*PAGE TEXT:*
§ §

EDITOR’S NOTE: We may now have only a ‘Duo of Evil’  - see more recent article, How I Wronged the AARS. Sure, Starbucks, Walmart, and Microsoft are easy enough to pick on, but in the gardening world we have our own axis of evil. I refer, of course, to the triumvirate of the American Rose Society (ARS), All-America Rose Selections (AARS), and Jackson and Perkins. This bunch present themselves like Stanley and Livingston, spanning the globe and their own breeders network to bring only the best to you. However, their chief function seems to be to market and sell roses, and oh what crappy roses they are…

What is so objectionable is that the American Rose Society, All-America Rose Selections, and Jackson and Perkins have foisted a long line of Hybrid Tea roses upon an unsuspecting public year after year. Sadly, many gardeners never discover the true joy of rose gardening.

It’s pretty simple, actually. Rose gardening is intimidating to most gardeners, and rightly so. After all, we’ve been fed needy, lanky-ass, Hybrid Tea roses for the past 60 years by the leading American authorities on roses…that bunch over at the ARS, the AARS, and Jackson and Perkins. What percentage of the roses Jackson and Perkins sells actually make it to live a second year, and more, actually prosper? Think about your own situation (if you ever bought a rose and plunked it in your garden). Did it live to a ripe old age, sending forth plumes of new roses every year? Probably not.

I’m sure if pressed, Jackson and Perkins can trot out some old codger (apologies to any old codgers stopping by) that was a founding member of the American Rose Society in a demonstration of the exquisite wonder behind their roses. Don’t buy it. Where are our roses? Where are the roses that can prosper without a bunch of coddling? Where are roses that have some timber to them? Give me a badass garden rose that laughs at blackspot and bites Japanese Beetles back. Now, THAT is a rose for us.

Hybrid Tea Roses - They’ll kill the best gardener’s spirit
Hybrid Tea roses, of which a number are shown in this very website, are tough to grow. They take commitment. Their flowers are gorgeous, but as plants they are stiff and formal, and for almost all of us, have no place in the garden. Hybrid Teas are best grown in a formal rose bed. Since most formal rose beds are an abomination anyway, the REAL best place for Hybrid Teas is hidden in back in a cutting garden. The renowned garden writer Henry Mitchell had some choice words about Hybrid Teas (and rose societies as well).

§ §

*WHAT NEEDS TO BE DONE:* Summarize the text above on rose gardening in two sentences.

*DATA LINES:*

§ §

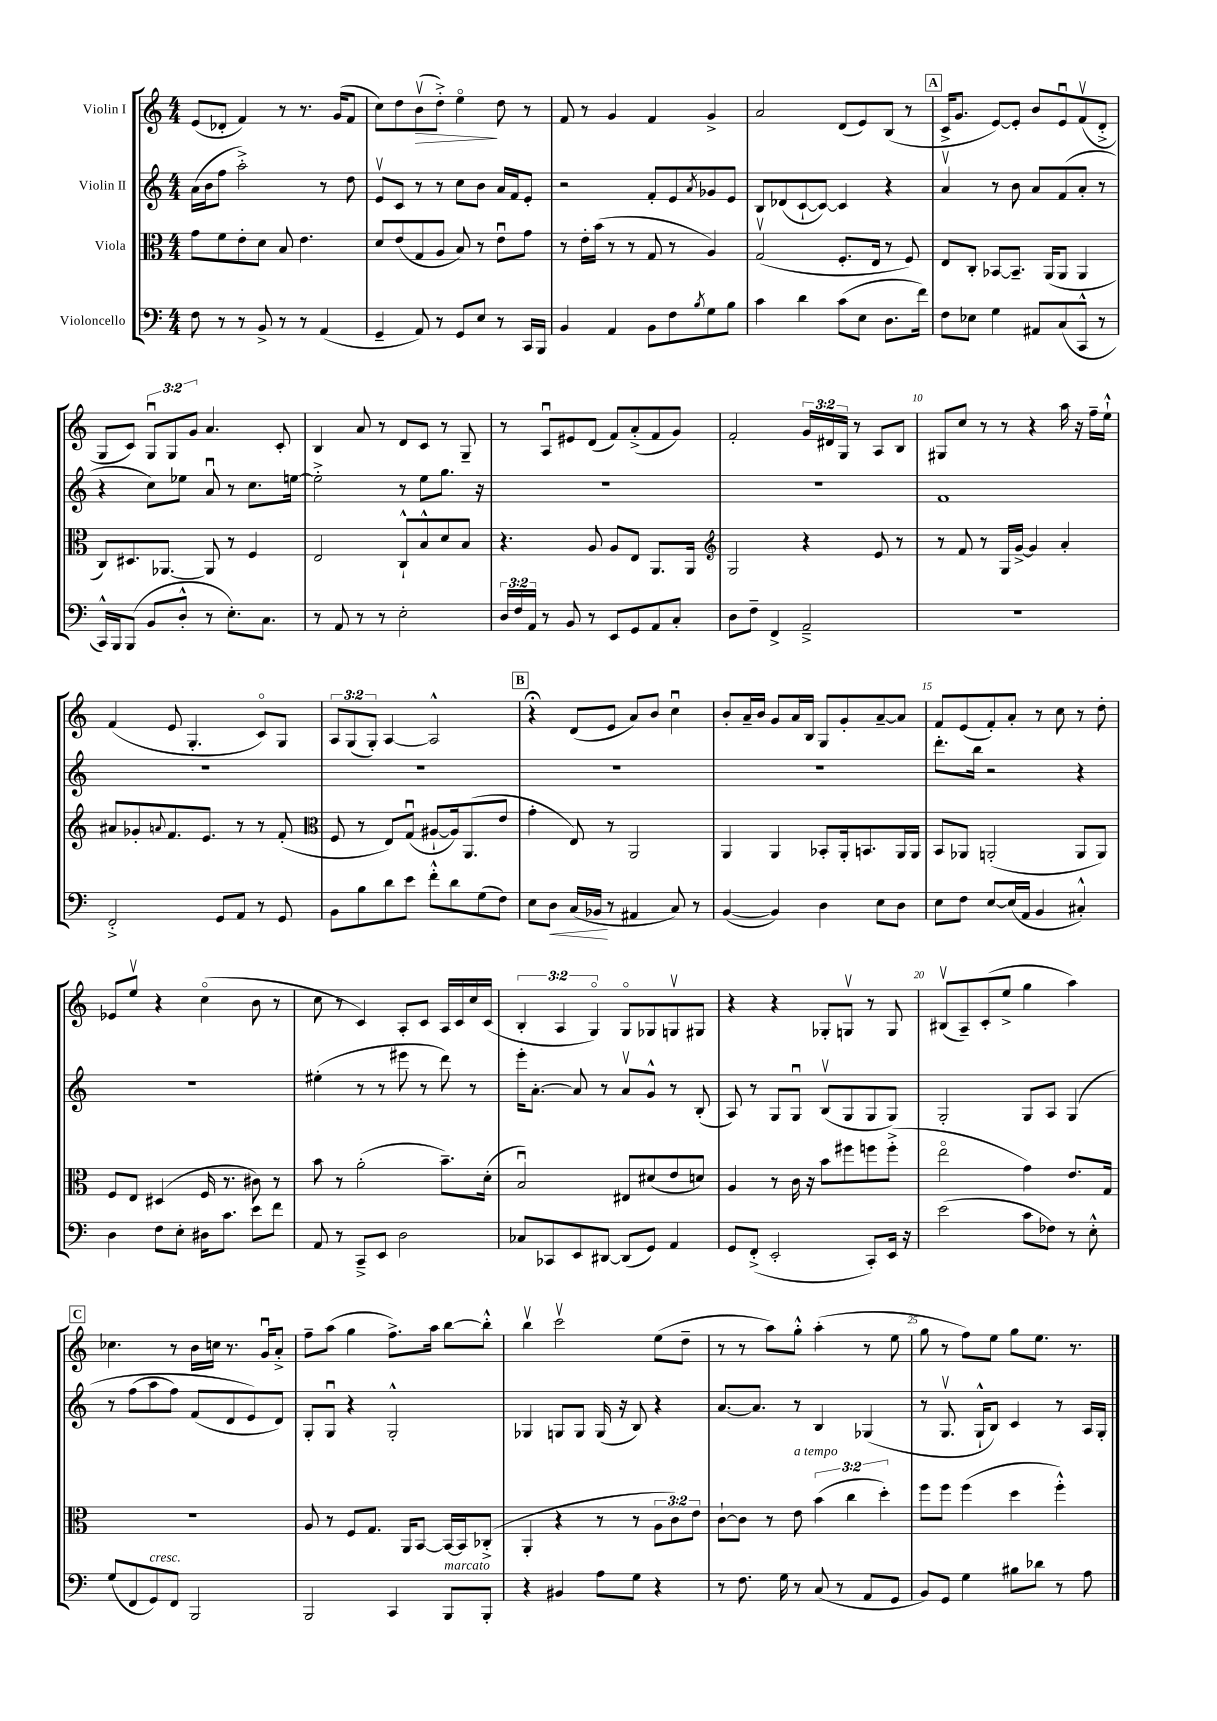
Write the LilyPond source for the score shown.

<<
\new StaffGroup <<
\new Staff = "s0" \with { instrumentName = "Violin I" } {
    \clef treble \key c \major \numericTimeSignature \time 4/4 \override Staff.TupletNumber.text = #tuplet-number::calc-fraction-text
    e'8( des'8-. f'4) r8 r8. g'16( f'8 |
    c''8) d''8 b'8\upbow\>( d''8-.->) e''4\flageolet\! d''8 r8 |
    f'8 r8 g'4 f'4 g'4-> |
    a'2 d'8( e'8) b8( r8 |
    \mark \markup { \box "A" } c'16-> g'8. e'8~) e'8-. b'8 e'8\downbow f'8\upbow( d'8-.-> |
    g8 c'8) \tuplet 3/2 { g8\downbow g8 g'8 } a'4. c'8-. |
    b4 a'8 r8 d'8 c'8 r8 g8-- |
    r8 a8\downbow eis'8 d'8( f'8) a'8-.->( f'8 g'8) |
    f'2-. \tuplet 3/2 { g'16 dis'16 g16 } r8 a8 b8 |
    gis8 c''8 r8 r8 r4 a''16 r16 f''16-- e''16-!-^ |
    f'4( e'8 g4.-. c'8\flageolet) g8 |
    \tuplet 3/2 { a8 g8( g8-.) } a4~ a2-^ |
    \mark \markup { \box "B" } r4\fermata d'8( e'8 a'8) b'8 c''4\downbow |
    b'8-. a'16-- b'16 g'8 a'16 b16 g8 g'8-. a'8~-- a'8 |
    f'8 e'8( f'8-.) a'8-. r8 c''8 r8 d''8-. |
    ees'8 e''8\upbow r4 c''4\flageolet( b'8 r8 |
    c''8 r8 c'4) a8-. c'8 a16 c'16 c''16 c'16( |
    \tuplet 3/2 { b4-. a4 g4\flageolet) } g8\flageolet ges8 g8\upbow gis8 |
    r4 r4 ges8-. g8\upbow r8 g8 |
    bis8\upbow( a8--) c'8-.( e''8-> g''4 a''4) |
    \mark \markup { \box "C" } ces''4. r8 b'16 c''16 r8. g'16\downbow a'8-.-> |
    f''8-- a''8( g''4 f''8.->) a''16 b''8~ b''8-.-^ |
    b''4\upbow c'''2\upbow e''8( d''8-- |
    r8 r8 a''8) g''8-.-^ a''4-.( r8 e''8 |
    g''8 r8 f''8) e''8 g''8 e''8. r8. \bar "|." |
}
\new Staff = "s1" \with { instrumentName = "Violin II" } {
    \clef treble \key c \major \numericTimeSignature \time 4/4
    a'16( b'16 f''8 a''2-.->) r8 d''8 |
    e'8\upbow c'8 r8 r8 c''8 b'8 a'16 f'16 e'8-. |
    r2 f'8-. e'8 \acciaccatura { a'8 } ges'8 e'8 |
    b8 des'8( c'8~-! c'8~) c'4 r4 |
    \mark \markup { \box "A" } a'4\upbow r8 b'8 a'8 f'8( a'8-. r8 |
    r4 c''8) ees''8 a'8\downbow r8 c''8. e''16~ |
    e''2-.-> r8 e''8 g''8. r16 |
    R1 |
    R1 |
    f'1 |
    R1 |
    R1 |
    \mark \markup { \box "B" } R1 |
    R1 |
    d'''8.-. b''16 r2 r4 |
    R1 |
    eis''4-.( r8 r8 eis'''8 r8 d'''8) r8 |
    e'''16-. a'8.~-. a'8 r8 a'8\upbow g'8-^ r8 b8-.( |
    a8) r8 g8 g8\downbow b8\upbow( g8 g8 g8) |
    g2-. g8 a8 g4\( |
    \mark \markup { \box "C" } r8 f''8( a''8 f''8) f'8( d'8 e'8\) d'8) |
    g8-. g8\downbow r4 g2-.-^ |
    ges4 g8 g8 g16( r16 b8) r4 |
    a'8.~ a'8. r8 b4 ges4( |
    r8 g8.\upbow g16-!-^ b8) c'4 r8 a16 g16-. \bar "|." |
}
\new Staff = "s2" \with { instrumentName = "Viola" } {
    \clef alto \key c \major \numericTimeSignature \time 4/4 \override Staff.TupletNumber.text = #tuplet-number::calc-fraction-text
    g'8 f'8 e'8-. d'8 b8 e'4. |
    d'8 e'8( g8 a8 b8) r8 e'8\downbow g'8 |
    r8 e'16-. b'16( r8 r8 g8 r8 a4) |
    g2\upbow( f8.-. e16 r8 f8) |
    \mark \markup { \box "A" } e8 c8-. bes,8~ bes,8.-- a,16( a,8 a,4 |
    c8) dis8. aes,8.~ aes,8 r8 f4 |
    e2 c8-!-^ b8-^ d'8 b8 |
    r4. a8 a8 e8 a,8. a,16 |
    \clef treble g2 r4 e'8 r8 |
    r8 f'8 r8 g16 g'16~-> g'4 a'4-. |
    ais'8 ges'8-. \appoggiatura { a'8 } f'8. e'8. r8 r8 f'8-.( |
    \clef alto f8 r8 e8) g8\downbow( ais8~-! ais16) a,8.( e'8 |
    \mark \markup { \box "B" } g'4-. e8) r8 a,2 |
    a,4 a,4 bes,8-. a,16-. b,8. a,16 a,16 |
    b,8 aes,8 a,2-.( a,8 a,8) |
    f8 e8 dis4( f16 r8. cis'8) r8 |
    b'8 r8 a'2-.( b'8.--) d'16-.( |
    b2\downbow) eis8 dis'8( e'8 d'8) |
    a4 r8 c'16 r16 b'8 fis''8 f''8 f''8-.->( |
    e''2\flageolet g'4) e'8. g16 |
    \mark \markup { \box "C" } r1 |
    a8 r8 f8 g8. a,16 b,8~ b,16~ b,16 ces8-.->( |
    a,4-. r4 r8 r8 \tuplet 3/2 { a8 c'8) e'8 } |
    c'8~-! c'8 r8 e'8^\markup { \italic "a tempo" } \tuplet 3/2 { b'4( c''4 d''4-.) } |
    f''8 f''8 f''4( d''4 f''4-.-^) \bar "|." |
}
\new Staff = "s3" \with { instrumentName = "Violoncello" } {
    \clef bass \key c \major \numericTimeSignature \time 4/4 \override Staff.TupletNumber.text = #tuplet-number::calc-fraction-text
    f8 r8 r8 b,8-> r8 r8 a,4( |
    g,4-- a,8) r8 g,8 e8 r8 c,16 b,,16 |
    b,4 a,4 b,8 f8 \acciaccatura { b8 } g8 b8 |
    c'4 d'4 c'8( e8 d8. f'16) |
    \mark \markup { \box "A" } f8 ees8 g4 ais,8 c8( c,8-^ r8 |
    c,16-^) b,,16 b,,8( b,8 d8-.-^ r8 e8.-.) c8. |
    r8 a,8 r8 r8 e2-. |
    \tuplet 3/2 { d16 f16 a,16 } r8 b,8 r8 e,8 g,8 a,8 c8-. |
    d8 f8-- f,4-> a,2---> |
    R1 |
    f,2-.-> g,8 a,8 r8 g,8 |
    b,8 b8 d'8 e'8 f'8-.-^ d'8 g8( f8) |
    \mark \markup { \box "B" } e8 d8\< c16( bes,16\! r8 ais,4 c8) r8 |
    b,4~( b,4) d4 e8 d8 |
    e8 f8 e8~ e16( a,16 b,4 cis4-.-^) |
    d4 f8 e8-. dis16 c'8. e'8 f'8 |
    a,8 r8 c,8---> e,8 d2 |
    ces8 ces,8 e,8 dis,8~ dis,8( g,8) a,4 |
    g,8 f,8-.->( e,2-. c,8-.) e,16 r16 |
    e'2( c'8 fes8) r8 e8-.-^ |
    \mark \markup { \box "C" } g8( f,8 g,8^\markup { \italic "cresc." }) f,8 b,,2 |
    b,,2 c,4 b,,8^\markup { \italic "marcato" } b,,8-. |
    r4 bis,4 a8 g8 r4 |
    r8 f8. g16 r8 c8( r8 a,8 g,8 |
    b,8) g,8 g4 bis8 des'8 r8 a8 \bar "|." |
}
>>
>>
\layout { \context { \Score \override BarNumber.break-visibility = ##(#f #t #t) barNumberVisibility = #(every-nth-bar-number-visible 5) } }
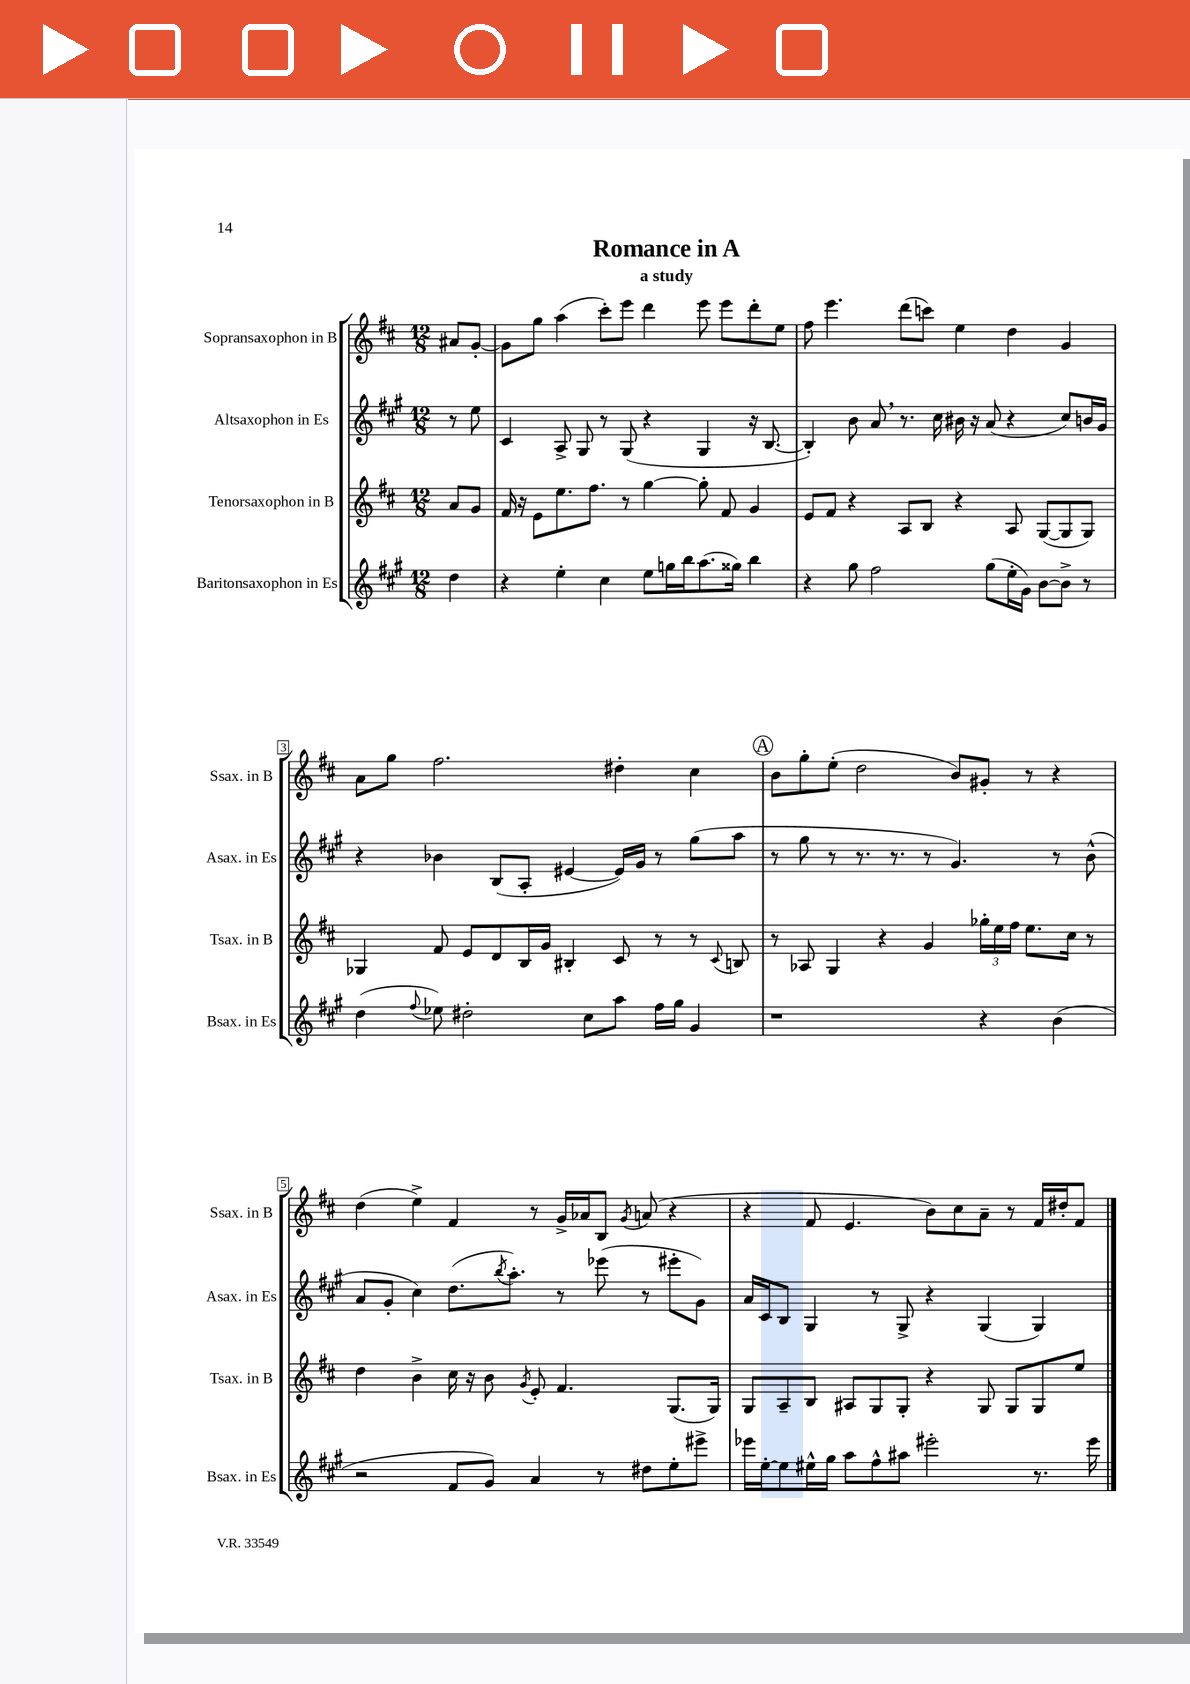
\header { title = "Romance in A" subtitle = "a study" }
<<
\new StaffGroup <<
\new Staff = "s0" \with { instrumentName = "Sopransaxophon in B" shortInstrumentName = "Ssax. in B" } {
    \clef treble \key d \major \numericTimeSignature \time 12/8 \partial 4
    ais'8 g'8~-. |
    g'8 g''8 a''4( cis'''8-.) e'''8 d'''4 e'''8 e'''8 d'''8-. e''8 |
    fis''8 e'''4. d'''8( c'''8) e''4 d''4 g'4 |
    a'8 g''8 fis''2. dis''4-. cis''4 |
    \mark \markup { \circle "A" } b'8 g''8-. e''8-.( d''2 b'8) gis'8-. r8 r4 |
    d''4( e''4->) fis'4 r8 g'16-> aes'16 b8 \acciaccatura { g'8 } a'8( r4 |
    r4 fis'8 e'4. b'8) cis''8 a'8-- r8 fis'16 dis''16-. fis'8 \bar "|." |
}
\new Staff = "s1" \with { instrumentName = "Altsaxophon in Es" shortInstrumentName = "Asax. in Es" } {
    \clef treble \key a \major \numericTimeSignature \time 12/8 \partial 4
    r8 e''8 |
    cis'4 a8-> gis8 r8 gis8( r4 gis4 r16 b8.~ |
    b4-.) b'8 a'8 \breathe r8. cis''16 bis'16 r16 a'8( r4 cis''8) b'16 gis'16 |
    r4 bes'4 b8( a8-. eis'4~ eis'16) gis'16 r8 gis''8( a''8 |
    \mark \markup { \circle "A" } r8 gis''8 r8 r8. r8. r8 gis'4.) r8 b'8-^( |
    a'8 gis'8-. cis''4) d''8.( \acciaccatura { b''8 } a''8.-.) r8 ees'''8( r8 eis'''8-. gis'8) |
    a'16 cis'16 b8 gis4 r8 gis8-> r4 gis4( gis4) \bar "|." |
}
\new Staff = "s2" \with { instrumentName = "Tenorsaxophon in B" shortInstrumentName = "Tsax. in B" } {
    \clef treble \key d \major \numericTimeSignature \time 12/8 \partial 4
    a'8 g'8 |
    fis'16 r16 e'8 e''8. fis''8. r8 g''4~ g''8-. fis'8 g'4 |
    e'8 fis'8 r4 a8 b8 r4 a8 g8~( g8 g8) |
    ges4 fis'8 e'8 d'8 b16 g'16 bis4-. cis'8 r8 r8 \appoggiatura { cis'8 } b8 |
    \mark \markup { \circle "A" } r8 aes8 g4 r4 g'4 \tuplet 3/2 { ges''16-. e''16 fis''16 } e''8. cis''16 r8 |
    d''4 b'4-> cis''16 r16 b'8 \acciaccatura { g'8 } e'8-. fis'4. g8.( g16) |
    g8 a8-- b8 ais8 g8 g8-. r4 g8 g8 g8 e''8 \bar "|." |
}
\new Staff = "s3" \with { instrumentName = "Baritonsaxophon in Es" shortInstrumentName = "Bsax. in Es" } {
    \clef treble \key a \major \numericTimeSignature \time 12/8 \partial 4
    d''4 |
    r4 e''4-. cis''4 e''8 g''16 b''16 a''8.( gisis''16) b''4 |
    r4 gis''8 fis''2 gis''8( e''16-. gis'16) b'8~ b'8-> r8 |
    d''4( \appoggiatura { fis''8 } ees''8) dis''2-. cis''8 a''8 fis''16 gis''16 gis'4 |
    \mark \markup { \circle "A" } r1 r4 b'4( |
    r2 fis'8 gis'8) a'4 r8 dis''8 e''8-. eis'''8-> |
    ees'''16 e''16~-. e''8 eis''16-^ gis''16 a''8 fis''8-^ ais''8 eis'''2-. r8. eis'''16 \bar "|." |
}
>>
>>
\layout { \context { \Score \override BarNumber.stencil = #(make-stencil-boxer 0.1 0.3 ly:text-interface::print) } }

§ §

*ANSWER IN FULL:* The text accuses the American Rose Society, All-America Rose Selections, and Jackson and Perkins of selling the public needy, lanky Hybrid Tea roses for the past 60 years, which makes rose gardening intimidating and keeps many gardeners from discovering its joy. It asks instead for tough garden roses that prosper without coddling, and says Hybrid Teas, with gorgeous flowers on stiff, formal plants, are best hidden in a cutting garden.